В технике он опередил свое время – но только в технике – поскольку болевой шок, инфекции, воспаление брюшины и септическая лихорадка убивали его пациентов во время или после операции. И все же он был одним из последних врачей, у которых была совесть. После него установилось засилье тех, кто вершил кровавую расправу прямо на ярмарках. К ним устремлялись толпы больных. Импровизированной штаб-квартирой шарлатанов стала Швейцария, где за счет популярности атлетических упражнений количество мучающихся грыжей выросло настолько, что даже в самой захолустной деревеньке могло быть полдесятка больных.

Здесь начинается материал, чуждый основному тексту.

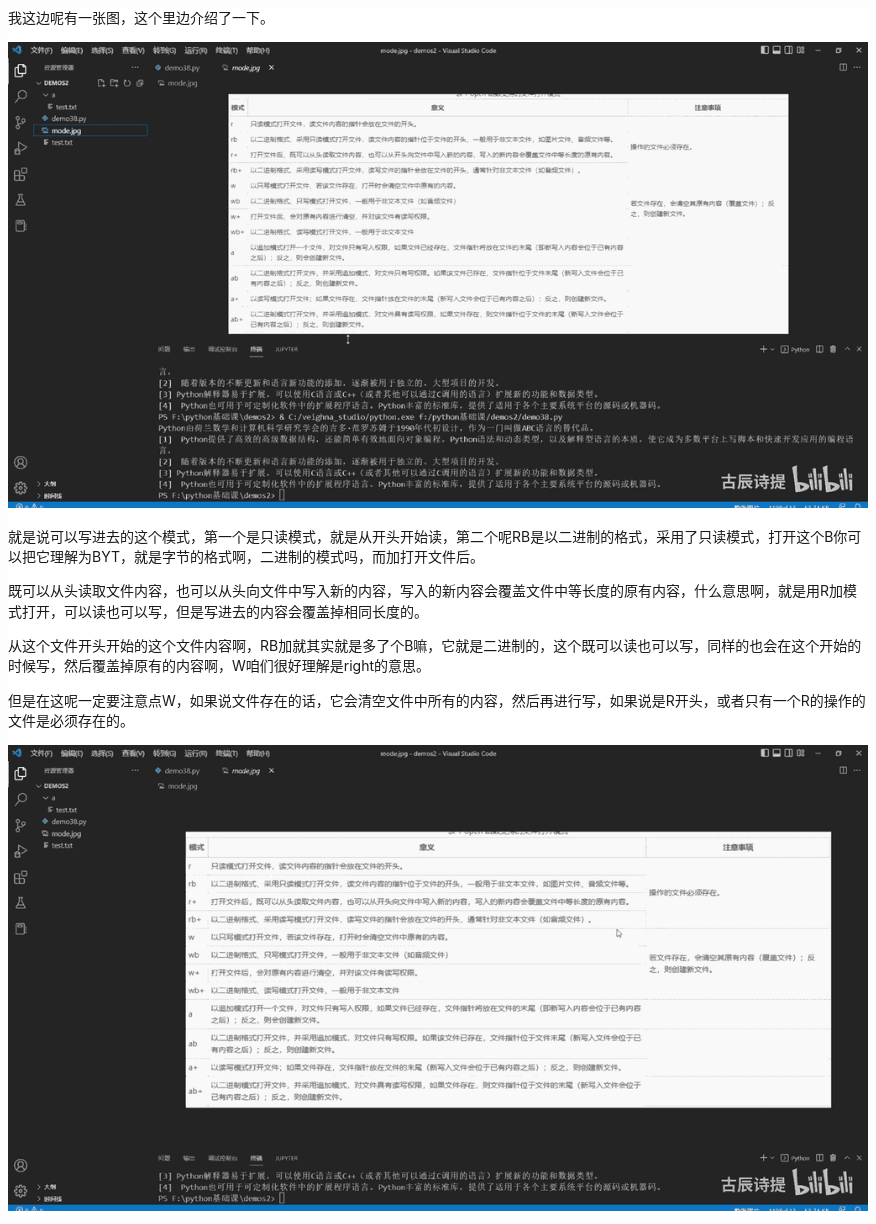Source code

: 我这边呢有一张图，这个里边介绍了一下。

![](img/dc7f4e8fccba17134af03d1f70bfc706_3.png)

就是说可以写进去的这个模式，第一个是只读模式，就是从开头开始读，第二个呢RB是以二进制的格式，采用了只读模式，打开这个B你可以把它理解为BYT，就是字节的格式啊，二进制的模式吗，而加打开文件后。

既可以从头读取文件内容，也可以从头向文件中写入新的内容，写入的新内容会覆盖文件中等长度的原有内容，什么意思啊，就是用R加模式打开，可以读也可以写，但是写进去的内容会覆盖掉相同长度的。

从这个文件开头开始的这个文件内容啊，RB加就其实就是多了个B嘛，它就是二进制的，这个既可以读也可以写，同样的也会在这个开始的时候写，然后覆盖掉原有的内容啊，W咱们很好理解是right的意思。

但是在这呢一定要注意点W，如果说文件存在的话，它会清空文件中所有的内容，然后再进行写，如果说是R开头，或者只有一个R的操作的文件是必须存在的。



![](img/dc7f4e8fccba17134af03d1f70bfc706_5.png)
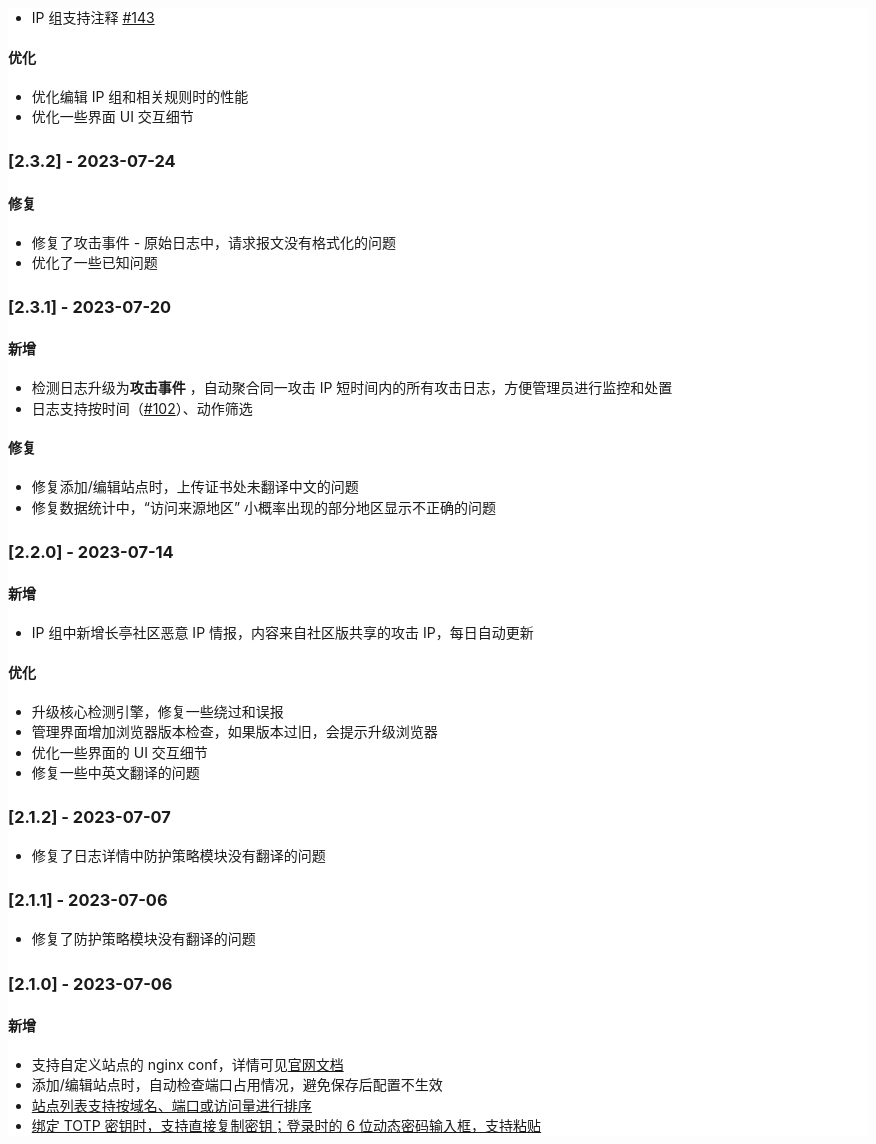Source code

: - IP 组支持注释 [#143](https://github.com/chaitin/safeline/issues/143)

#### 优化

- 优化编辑 IP 组和相关规则时的性能
- 优化一些界面 UI 交互细节

### [2.3.2] - 2023-07-24

#### 修复

- 修复了攻击事件 - 原始日志中，请求报文没有格式化的问题
- 优化了一些已知问题

### [2.3.1] - 2023-07-20

#### 新增

- 检测日志升级为**攻击事件** ，自动聚合同一攻击 IP 短时间内的所有攻击日志，方便管理员进行监控和处置
- 日志支持按时间（[#102](https://github.com/chaitin/safeline/issues/102)）、动作筛选

#### 修复

- 修复添加/编辑站点时，上传证书处未翻译中文的问题
- 修复数据统计中，“访问来源地区” 小概率出现的部分地区显示不正确的问题

### [2.2.0] - 2023-07-14

#### 新增

- IP 组中新增长亭社区恶意 IP 情报，内容来自社区版共享的攻击 IP，每日自动更新

#### 优化

- 升级核心检测引擎，修复一些绕过和误报
- 管理界面增加浏览器版本检查，如果版本过旧，会提示升级浏览器
- 优化一些界面的 UI 交互细节
- 修复一些中英文翻译的问题

### [2.1.2] - 2023-07-07

- 修复了日志详情中防护策略模块没有翻译的问题

### [2.1.1] - 2023-07-06

- 修复了防护策略模块没有翻译的问题

### [2.1.0] - 2023-07-06

#### 新增

- 支持自定义站点的 nginx conf，详情可见[官网文档](/faq/other#%E8%87%AA%E5%AE%9A%E4%B9%89%E7%AB%99%E7%82%B9-nginx-conf)
- 添加/编辑站点时，自动检查端口占用情况，避免保存后配置不生效
- [站点列表支持按域名、端口或访问量进行排序](https://github.com/chaitin/safeline/issues/14)
- [绑定 TOTP 密钥时，支持直接复制密钥；登录时的 6 位动态密码输入框，支持粘贴](https://github.com/chaitin/safeline/issues/30)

Остальные врачеватели грыжи приходили из итальянской Норции, где это «искусство» передавалось из поколения в поколение внутри определенного рода, как и искусство «камнесечения» или ринопластики. Все они применяли зверскую процедуру, освоенную еще Павлом Эгинским, лишающую мужчин достоинства. Еще до того, как «излеченные от грыжи» могли понять, что с ними в действительности произошло, «врачи» исчезали. Не щадили они даже недужных маленьких детей.
В начале девятнадцатого столетия, когда лучи Просвещения озарили широкие массы, поток мошенников стал иссякать, и на передний план снова выступили образованные врачи. Но и они не очень хорошо представляли, как можно помочь пациентам. Позаимствованная у древних идея «повышенного шрамообразования» в паху снова стала внушать обманчивую надежду на спасение.
Открытие наркоза не спровоцировало появления нового хирургического метода лечения грыжи. Буйное процветание патологической анатомии уже в те годы развеяло заблуждение о природе грыжи, которую привыкли связывать с разрывом брюшины. Анатомы выяснили, что как раз таки из нее и образуется грыжевой мешок. Нуждающихся в хирургической помощи уже больше не сковывала боязнь воспаления, распространившаяся и укоренившаяся за века до появления антисептики.